= Pierre de Lauzon =

Pierre de Lauzon (known as Gannenrontié among the Iroquois) (bapt. September 13, 1687, Leignes-sur-Fontaine, Vienne, France—September 5, 1742, Quebec) was a noted eighteenth-century Jesuit missionary in New France. Although sometimes mentioned as Jean, in his official acts he invariably signed Pierre. From 1732 to 1739 he was superior of all the Jesuit missions in Canada.

==Background==
Lauzon was the son of lawyer Pierre de Lauzon and his wife Marguerite Riot. After classical studies at the Jesuit college in Poitiers, he entered the novitiate with the Jesuits at Bordeaux on November 26, 1703. He studied logic and physics in Limoges, 1705 to 1707, and was a professor from 1707 to 1710. After a third year studying philosophy in Limoges, he taught rhetoric there until 1712. He then studied theology in Bordeaux, and, four years later, was ordained a priest.

==In Canada==
After ordination Lauzon was sent to Canada, in 1716. From 1716 to 1718 he was Pierre-Daniel Richer's assistant at the mission at Lorette. There he studied the Huron and Iroquois languages. He did missionary duty at Sault St. Louis (Caughnawaga) from 1718 to 1731. He made his solemn profession of the four vows at Sault St. Louis on February 2, 1721. He was absent from Sault St. Louis only for the scholastic year 1721-22, when he replaced François Le Brun as instructor in the royal school of hydrography in the college at Quebec, as the exhausting labours of the mission had undermined his health.

The Caughnawaga Iroquois clamoured for his return, and on May 12, 1722 they formally petitioned Governor Philippe de Rigaud Vaudreuil and Intendant Michel Bégon to that effect. There were other grievances mentioned in the petition as well. The Iroquois felt that the proposed reestablishment of a French garrison in the settlement was an insult to their loyalty and a danger to their wives and daughters.

Rigaud feared that the Indians would abandon their alliance with the French and perhaps even go over to the English. It was Lauzon who had earlier prevented two-thirds of the Indians from moving away and settling within easy reach of the English, and therefore Rigaud urged the superior to send him back. In 1722 Lauzon returned to Sault St. Louis.

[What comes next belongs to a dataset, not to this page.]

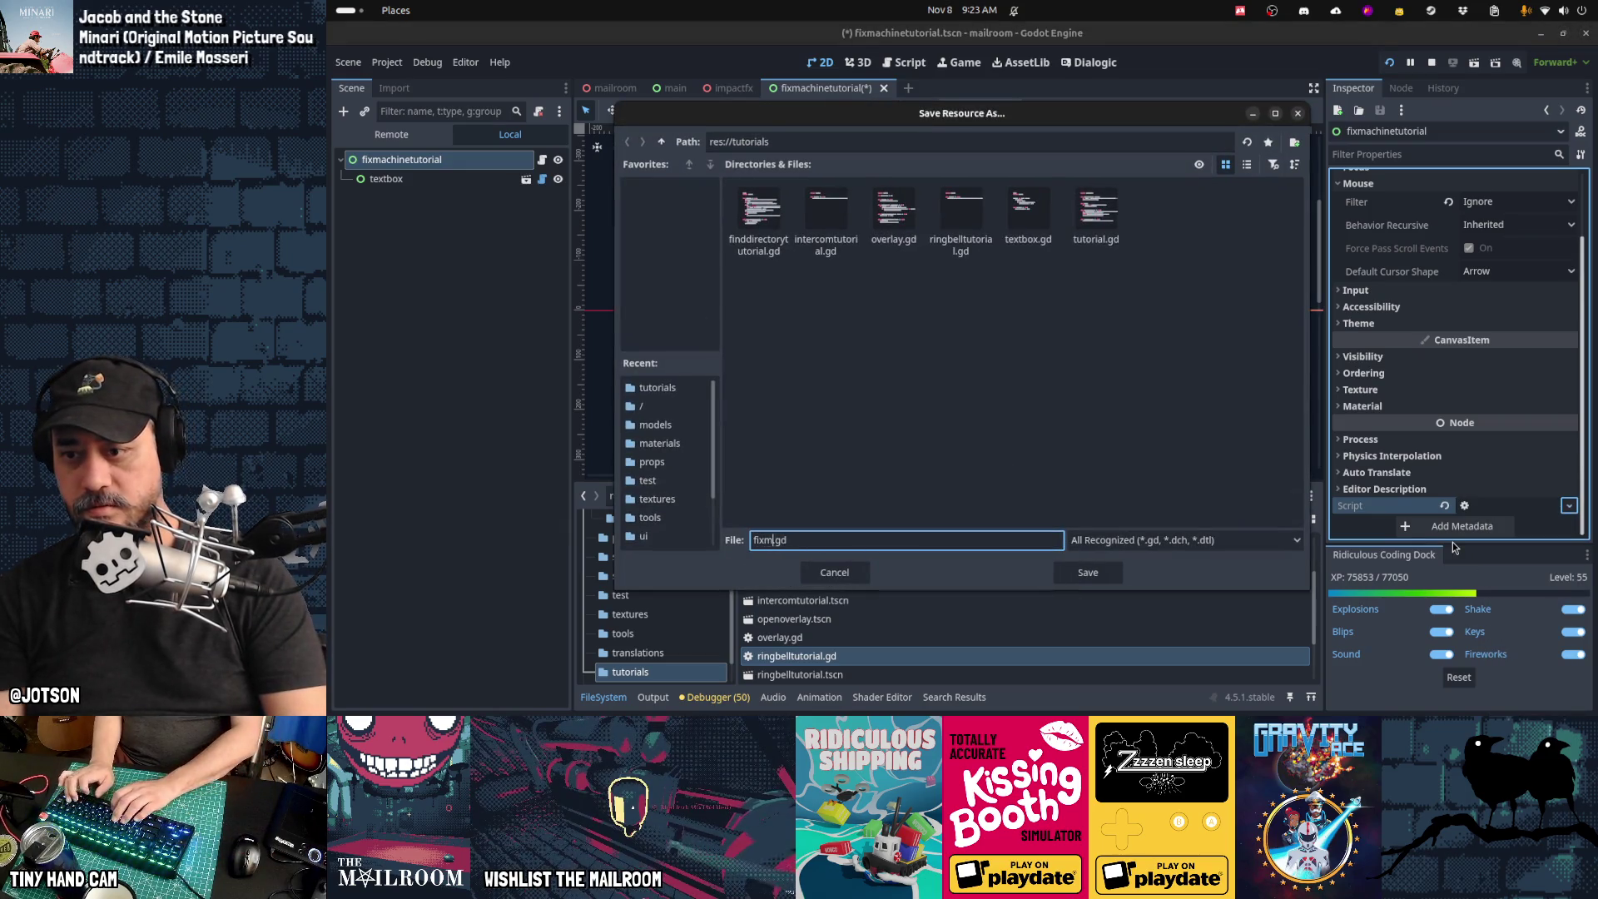
{"action": "type", "text": "tutorial"}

==As superior of the Jesuit missions==
In 1723 he was named superior of the Caughnawaga mission, replacing Julien Garnier. The ability he displayed in governing during the nine succeeding years determined the general, Franz Retz, to place him in 1732 over the whole Canada mission. This, according to established custom in Canada, entailed the duties of rector of the college at Quebec. In September he took up his new offices, succeeding Jean-Baptiste Duparc.

During his term of office, which lasted seven years, he crossed over to France (1733) in quest of recruits. Among those whom he brought back with him was the Jean-Pierre Aulneau, massacred in 1736 at the Lake of the Woods, and Luc-François Nau. Pierre-Herman Dosquet of Quebec returned at the same time, bringing with him three Sulpicians. The party sailed aboard the warship Rubis on May 29 and reached Quebec on August 16, after a distressing voyage of eighty days. Terrific winds and pestilential disease marked the long journey, and twenty people died. Lauzon, besides ministering to the sick, as did the other priests on board, was appointed boatswain's mate, for all the passengers had to share in the work.

==Return to Caughnawaga==
In 1739 Jean-Baptiste de Saint-Pé succeeded him as superior of the Jesuit missions. In September, Lauzon resumed his missionary labours with the Caughnawaga Iroquois. There, he defended the Indians against charges in France of disloyalty and illicit trade with the English. In a 1741 report to Pierre François de Rigaud, governor of Trois-Rivières, Lauzon recounted the services the Caughnawaga Iroquois had rendered France against other Indians and the English. He also rejected the accusations of engaging in trade that had been brought against the Jesuits at the mission. These accusations developed into the Tournois-Desauniers affair. The Jesuit Jean-Baptiste Tournois was accused of being in a business partnership with the Misses Desauniers and promoting their store among the Indians. On April 12, 1742, the minister, Jean-Frédéric Phélypeaux, ordered the store closed and directed Lauzon to take further steps to prevent the Iroquois from going over to the English.

Owing to failing strength Lauzon was recalled to Quebec in 1741, where he died the following year, after a short illness of two and a half days.